桜丸が、海で「湯文字」=「腰巻」一丁で遊ぶお小枝を見て

「アレサ、大店のお嬢さんが、貧乏人の豆煎りだぁ」

と言うが、これは「貧乏人の豆煎り」=「あられもない」というシャレなのである。
「閻魔の笑い顔」は、「ありえない」という意味のシャレ。
他にも、「お頼みあげ豆腐」「ありが鯛の浜焼き」「ありがた山の椎の木山椒」

江戸人というのは、ず〜〜〜っと、こんなことばかりを言っていたようである。平和だなぁ(笑)。

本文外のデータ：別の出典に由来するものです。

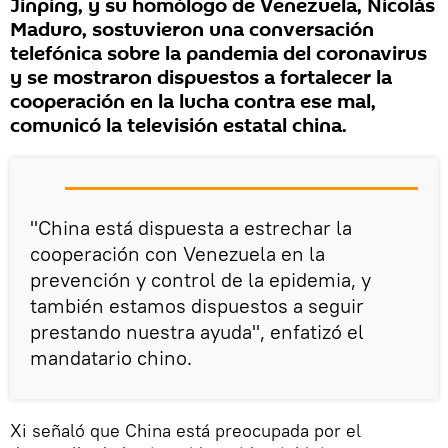
Jinping, y su homólogo de Venezuela, Nicolás
Maduro, sostuvieron una conversación
telefónica sobre la pandemia del coronavirus
y se mostraron dispuestos a fortalecer la
cooperación en la lucha contra ese mal,
comunicó la televisión estatal china.
"China está dispuesta a estrechar la
cooperación con Venezuela en la
prevención y control de la epidemia, y
también estamos dispuestos a seguir
prestando nuestra ayuda", enfatizó el
mandatario chino.
Xi señaló que China está preocupada por el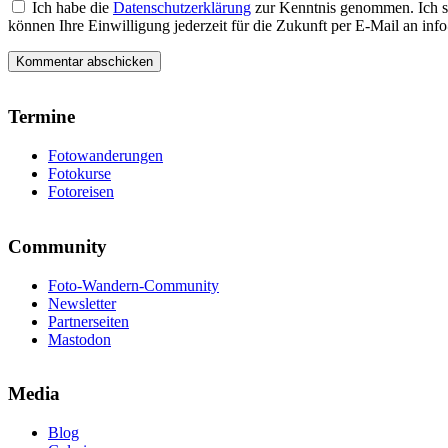
Ich habe die
Datenschutzerklärung
zur Kenntnis genommen. Ich s
können Ihre Einwilligung jederzeit für die Zukunft per E-Mail an i
Termine
Fotowanderungen
Fotokurse
Fotoreisen
Community
Foto-Wandern-Community
Newsletter
Partnerseiten
Mastodon
Media
Blog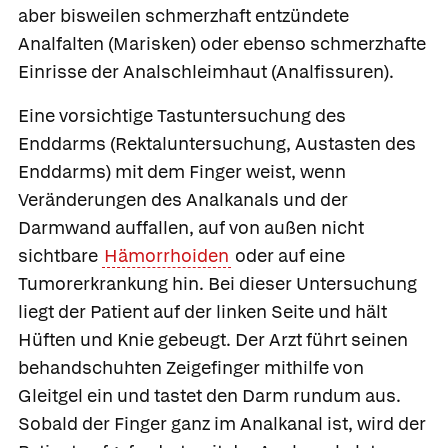
aber bisweilen schmerzhaft entzündete
Analfalten
(Marisken) oder ebenso schmerzhafte
Einrisse der Analschleimhaut
(
Analfissuren
).
Eine vorsichtige
Tastuntersuchung des
Enddarms
(Rektaluntersuchung, Austasten des
Enddarms) mit dem Finger weist, wenn
Veränderungen des Analkanals und der
Darmwand auffallen, auf von außen nicht
sichtbare
Hämorrhoiden
oder auf eine
Tumorerkrankung hin. Bei dieser Untersuchung
liegt der Patient auf der linken Seite und hält
Hüften und Knie gebeugt. Der Arzt führt seinen
behandschuhten Zeigefinger mithilfe von
Gleitgel ein und tastet den Darm rundum aus.
Sobald der Finger ganz im Analkanal ist, wird der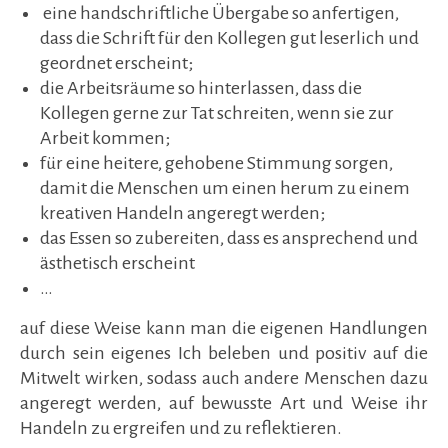
eine handschriftliche Übergabe so anfertigen,
dass die Schrift für den Kollegen gut leserlich und
geordnet erscheint;
die Arbeitsräume so hinterlassen, dass die
Kollegen gerne zur Tat schreiten, wenn sie zur
Arbeit kommen;
für eine heitere, gehobene Stimmung sorgen,
damit die Menschen um einen herum zu einem
kreativen Handeln angeregt werden;
das Essen so zubereiten, dass es ansprechend und
ästhetisch erscheint
…
auf diese Weise kann man die eigenen Handlungen
durch sein eigenes Ich beleben und positiv auf die
Mitwelt wirken, sodass auch andere Menschen dazu
angeregt werden, auf bewusste Art und Weise ihr
Handeln zu ergreifen und zu reflektieren.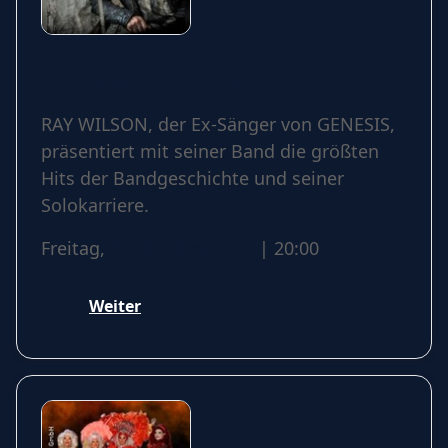
Ray Wilson & Band
RAY WILSON, der Ex-Sänger von GENESIS,
präsentiert mit seiner Band die größten
Hits der Bandgeschichte und seiner
Solokarriere.
Freitag,
09 Oktober 2026
| 20:00
Weiter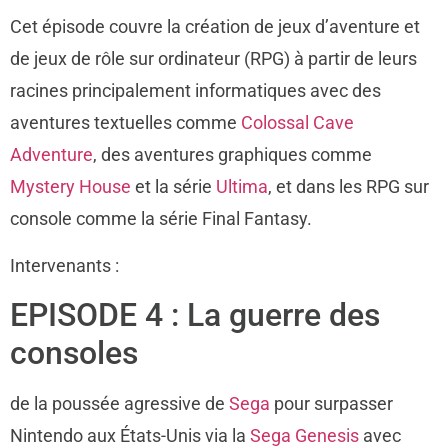
Cet épisode couvre la création de jeux d’aventure et
de jeux de rôle sur ordinateur (RPG) à partir de leurs
racines principalement informatiques avec des
aventures textuelles comme
Colossal Cave
Adventure
, des aventures graphiques comme
Mystery House
et la série
Ultima
, et dans les RPG sur
console comme la série Final Fantasy.
Intervenants :
EPISODE 4 : La guerre des
consoles
de la poussée agressive de
Sega
pour surpasser
Nintendo aux États-Unis via la
Sega Genesis
avec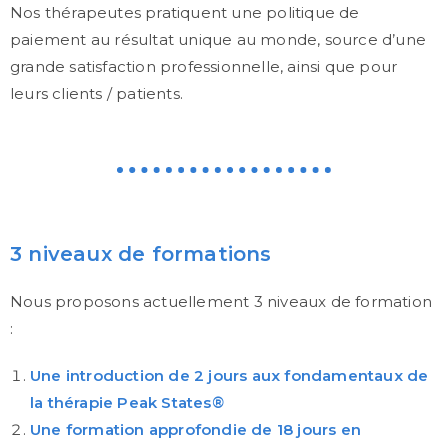
Nos thérapeutes pratiquent une politique de
paiement au résultat unique au monde, source d’une
grande satisfaction professionnelle, ainsi que pour
leurs clients / patients.
3 niveaux de formations
Nous proposons actuellement 3 niveaux de formation
:
Une introduction de 2 jours aux fondamentaux de
la thérapie Peak States
®
Une formation approfondie de 18 jours en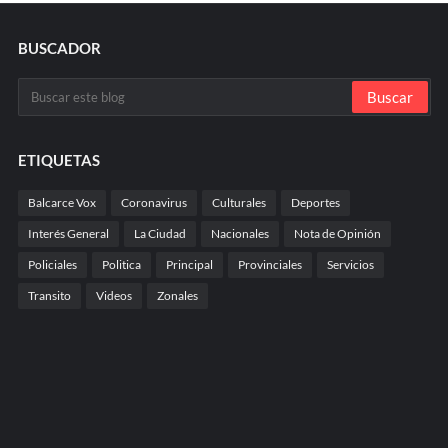
BUSCADOR
ETIQUETAS
Balcarce Vox
Coronavirus
Culturales
Deportes
Interés General
La Ciudad
Nacionales
Nota de Opinión
Policiales
Politica
Principal
Provinciales
Servicios
Transito
Videos
Zonales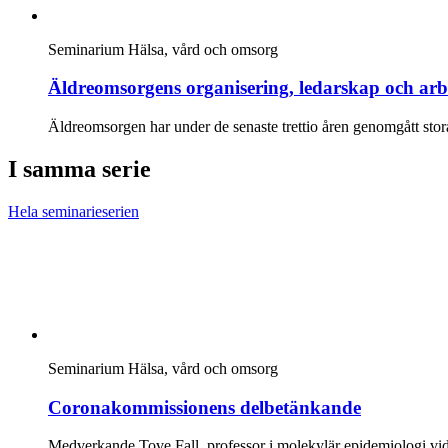
Seminarium
Hälsa, vård och omsorg
Äldreomsorgens organisering, ledarskap och arb
Äldreomsorgen har under de senaste trettio åren genomgått stor
I samma serie
Hela seminarieserien
Seminarium
Hälsa, vård och omsorg
Coronakommissionens delbetänkande
Medverkande Tove Fall, professor i molekylär epidemiologi vid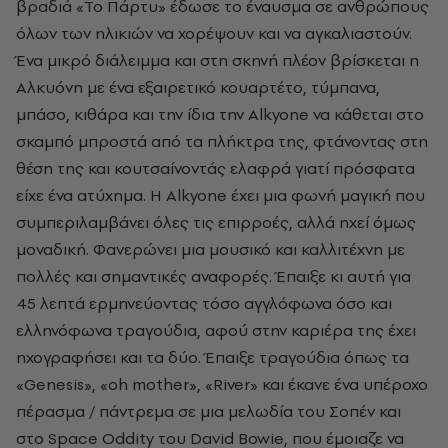
βραδιά «Το Πάρτυ» έδωσε το έναυσμα σε ανθρώπους
όλων των ηλικιών να χορέψουν και να αγκαλιαστούν.
Ένα μικρό διάλειμμα και στη σκηνή πλέον βρίσκεται η
Αλκυόνη με ένα εξαιρετικό κουαρτέτο, τύμπανα,
μπάσο, κιθάρα και την ίδια την Alkyone να κάθεται στο
σκαμπό μπροστά από τα πλήκτρα της, φτάνοντας στη
θέση της και κουτσαίνοντάς ελαφρά γιατί πρόσφατα
είχε ένα ατύχημα. Η Alkyone έχει μια φωνή μαγική που
συμπεριλαμβάνει όλες τις επιρροές, aλλά ηχεί όμως
μοναδική. Φανερώνει μια μουσικό και καλλιτέχνη με
πολλές και σημαντικές αναφορές. Έπαιξε κι αυτή για
45 λεπτά ερμηνεύοντας τόσο αγγλόφωνα όσο και
ελληνόφωνα τραγούδια, αφού στην καριέρα της έχει
ηχογραφήσει και τα δύο. Έπαιξε τραγούδια όπως τα
«Genesis», «oh mother», «River» και έκανε ένα υπέροχο
πέρασμα / πάντρεμα σε μια μελωδία του Σοπέν και
στο Space Oddity του David Bowie, που έμοιαζε να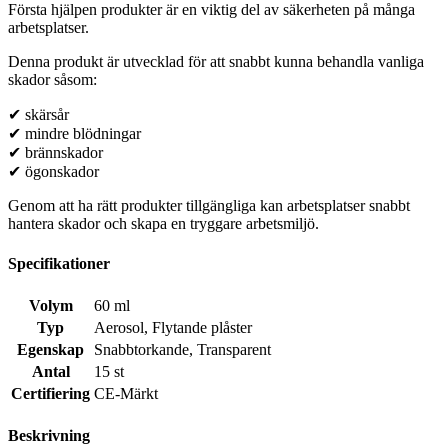
Första hjälpen produkter är en viktig del av säkerheten på många
arbetsplatser.
Denna produkt är utvecklad för att snabbt kunna behandla vanliga
skador såsom:
✔ skärsår
✔ mindre blödningar
✔ brännskador
✔ ögonskador
Genom att ha rätt produkter tillgängliga kan arbetsplatser snabbt
hantera skador och skapa en tryggare arbetsmiljö.
Specifikationer
Volym
60 ml
Typ
Aerosol
,
Flytande plåster
Egenskap
Snabbtorkande
,
Transparent
Antal
15 st
Certifiering
CE-Märkt
Beskrivning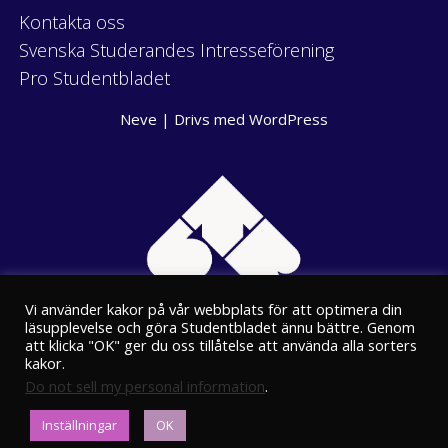
Kontakta oss
Svenska Studerandes Intresseförening
Pro Studentbladet
Neve
| Drivs med
WordPress
Vi använder kakor på vår webbplats för att optimera din
läsupplevelse och göra Studentbladet ännu bättre. Genom
att klicka "OK" ger du oss tillåtelse att använda alla sorters
kakor.
Do not sell my personal information
.
Eriksgatan 8
Inställningar
OK
00100 Helsingfors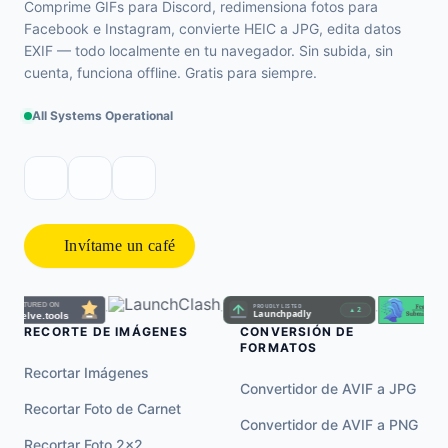
Comprime GIFs para Discord, redimensiona fotos para
Facebook e Instagram, convierte HEIC a JPG, edita datos
EXIF — todo localmente en tu navegador. Sin subida, sin
cuenta, funciona offline. Gratis para siempre.
All Systems Operational
Invítame un café
·
·
·
RECORTE DE IMÁGENES
CONVERSIÓN DE
FORMATOS
Recortar Imágenes
Convertidor de AVIF a JPG
Recortar Foto de Carnet
Convertidor de AVIF a PNG
Recortar Foto 2×2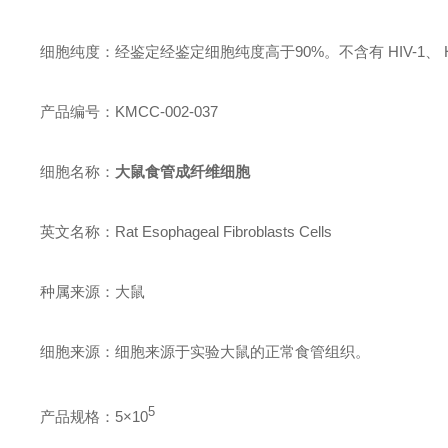
细胞纯度：经鉴定经鉴定细胞纯度高于90%。不含有 HIV-1
产品编号：KMCC-002-037
细胞名称：
大鼠食管成纤维细胞
英文名称：Rat Esophageal Fibroblasts Cells
种属来源：大鼠
细胞来源：细胞来源于实验大鼠的正常食管组织。
5
产品规格：5×
10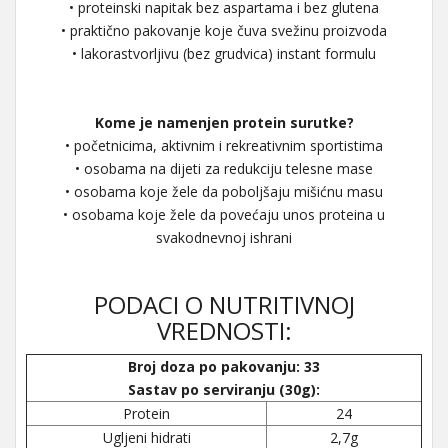
• proteinski napitak bez aspartama i bez glutena
• praktično pakovanje koje čuva svežinu proizvoda
• lakorastvorljivu (bez grudvica) instant formulu
Kome je namenjen protein surutke?
• početnicima, aktivnim i rekreativnim sportistima
• osobama na dijeti za redukciju telesne mase
• osobama koje žele da poboljšaju mišićnu masu
• osobama koje žele da povećaju unos proteina u
svakodnevnoj ishrani
PODACI O NUTRITIVNOJ
VREDNOSTI:
Broj doza po pakovanju: 33
Sastav po serviranju (30g):
Protein
24
Ugljeni hidrati
2,7g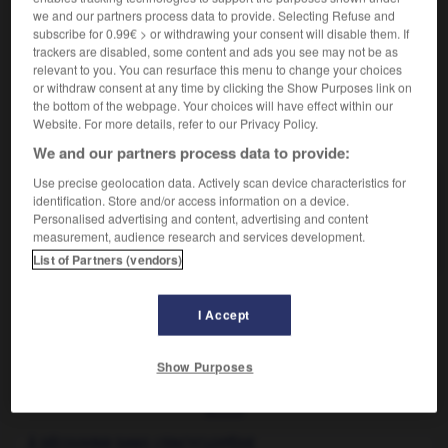
we and our partners process data to provide. Selecting Refuse and
Synonyme :
subscribe for 0.99€ > or withdrawing your consent will disable them. If
truffe aspergillaire
trackers are disabled, some content and ads you see may not be as
relevant to you. You can resurface this menu to change your choices
or withdraw consent at any time by clicking the Show Purposes link on
the bottom of the webpage. Your choices will have effect within our
Website. For more details, refer to our Privacy Policy.
VOUS CHERCHEZ PEUT-ÊTRE
We and our partners process data to provide:
Use precise geolocation data. Actively scan device characteristics for
aspergillome n.m.
identification. Store and/or access information on a device.
Variété d'aspergillose pulmonaire caractérisée par
Personalised advertising and content, advertising and content
une masse pseudotumorale formée dans...
measurement, audience research and services development.
List of Partners (vendors)
I Accept
-
aspergillaire
-
aspergillome
-
aspergillose
-
asp
Show Purposes

À DÉCOUVRIR DANS L'ENCYCLOPÉDIE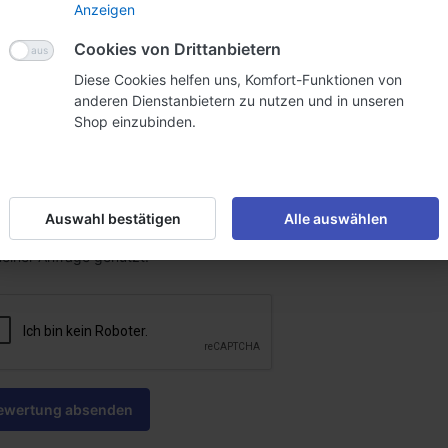
Anzeigen
Cookies von Drittanbietern
Diese Cookies helfen uns, Komfort-Funktionen von
anderen Dienstanbietern zu nutzen und in unseren
Shop einzubinden.
ingabefelder mit Sternchen sind Pflichfelder und müssen ausgefüllt 
a, ich habe die
Datenschutzerklärung
zur Kenntnis genommen und bin
Auswahl bestätigen
Alle auswählen
ngegebenen Daten elektronisch erhoben und gespeichert werden. M
einer Anfrage genutzt.
ewertung absenden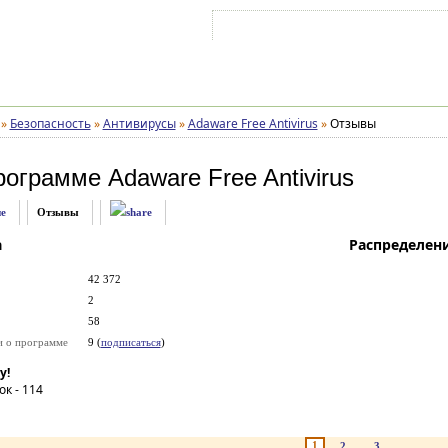
Войти на аккаунт
Зарегистрироваться
»
Безопасность
»
Антивирусы
»
Adaware Free Antivirus
»
Отзывы
рограмме
Adaware Free Antivirus
е
Отзывы
а
Распределен
42 372
2
58
и о программе
9 (
подписаться
)
у!
ок -
114
1
2
3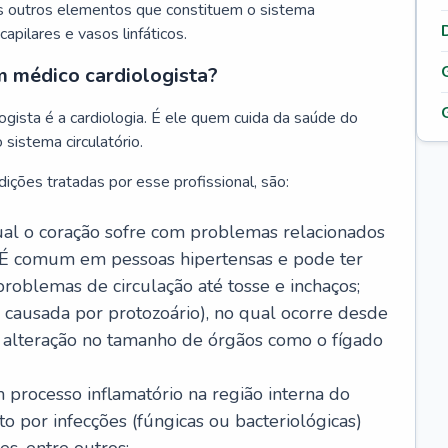
s outros elementos que constituem o sistema
, capilares e vasos linfáticos.
m médico cardiologista?
gista é a cardiologia. É ele quem cuida da saúde do
sistema circulatório.
ições tratadas por esse profissional, são:
 qual o coração sofre com problemas relacionados
É comum em pessoas hipertensas e pode ter
roblemas de circulação até tosse e inchaços;
causada por protozoário), no qual ocorre desde
é alteração no tamanho de órgãos como o fígado
 processo inflamatório na região interna do
o por infecções (fúngicas ou bacteriológicas)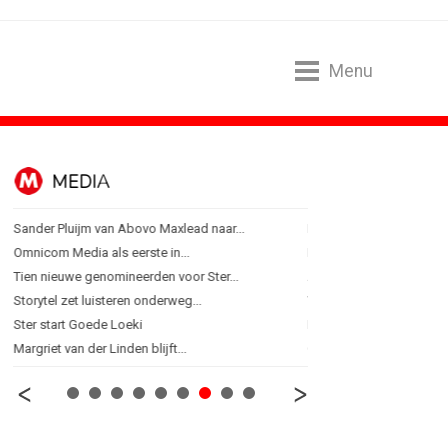
Menu
MEDIA
ONLINE MA
Sander Pluijm van Abovo Maxlead naar...
Banken hervatten campa
Omnicom Media als eerste in...
Nederland in kopgroep 
Tien nieuwe genomineerden voor Ster...
Allianz Direct ‘kaapt’...
Storytel zet luisteren onderweg...
VanMoof zet antidiefstal
Ster start Goede Loeki
RTV Oost zet AI-presentat
Margriet van der Linden blijft...
Greetz lanceert campagn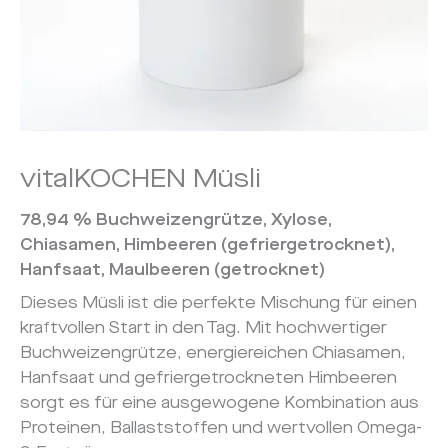
vitalKOCHEN Müsli
78,94 % Buchweizengrütze, Xylose,
Chiasamen, Himbeeren (gefriergetrocknet),
Hanfsaat, Maulbeeren (getrocknet)
Dieses Müsli ist die perfekte Mischung für einen
kraftvollen Start in den Tag. Mit hochwertiger
Buchweizengrütze, energiereichen Chiasamen,
Hanfsaat und gefriergetrockneten Himbeeren
sorgt es für eine ausgewogene Kombination aus
Proteinen, Ballaststoffen und wertvollen Omega-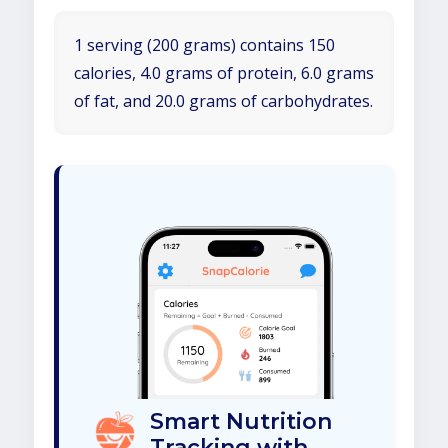
1 serving (200 grams) contains 150
calories, 4.0 grams of protein, 6.0 grams
of fat, and 20.0 grams of carbohydrates.
Smart Nutrition
Tracking with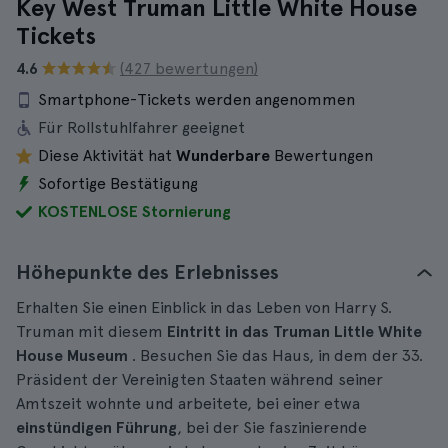
Key West Truman Little White House
Tickets
4.6
(427 bewertungen)
Smartphone-Tickets werden angenommen
Für Rollstuhlfahrer geeignet
Diese Aktivität hat
Wunderbare
Bewertungen
Sofortige Bestätigung
KOSTENLOSE Stornierung
Höhepunkte des Erlebnisses
Erhalten Sie einen Einblick in das Leben von Harry S.
Truman mit diesem
Eintritt in das Truman Little White
House Museum
. Besuchen Sie das Haus, in dem der 33.
Präsident der Vereinigten Staaten während seiner
Amtszeit wohnte und arbeitete, bei einer etwa
einstündigen Führung
, bei der Sie faszinierende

この作品で私が目指すのは、ますむらひろしの「アタゴオル物語」で、別世界に何気にいる人間一人、というものだった、当初は。
なんか知らんが、変な世界に人間が一人まじって、そこで当たり前のように暮らしている。人間がどういう人物で、なぜこの世界にいるのか不明(っていうか、 どうでもいい)……だったんだが、担当さんがこの人間「雀」に喰いついてきた(笑)。
「雀の過去を! 大江戸で暮らすようになった経緯を!」
と要望してきたので、それを描くことになったのだった。それが「上下巻」に繋がった。

「江戸」と「瓦版屋」が決まったあと、いつものようにキャラ設定して、それを担当さんに見せたところ

「いいですね。これでいきましょう……1巻目は」

と言われ、「えっ、シリーズものだったのか?!」とびっくりし、
1巻目ができたあと

「雀が大江戸になじむ過程を見たいので、2巻目をすぐに書いて下さい。上下巻として出しましょう」

と言われ、またびっくりした。


という理由もあって、発行がだいぶ遅れてしまったのである。



下巻の蘭秋は、東京の江戸博物館を見学している時に思いついたキャラだが、いささかシュミに走らせてもらった(笑)。でも、そのおかげで筆が進んだ(爆笑)。
ああ、太夫たちがしゃべる「なんちゃって廓言葉」も大好きだぁ〜〜〜(′▽`)。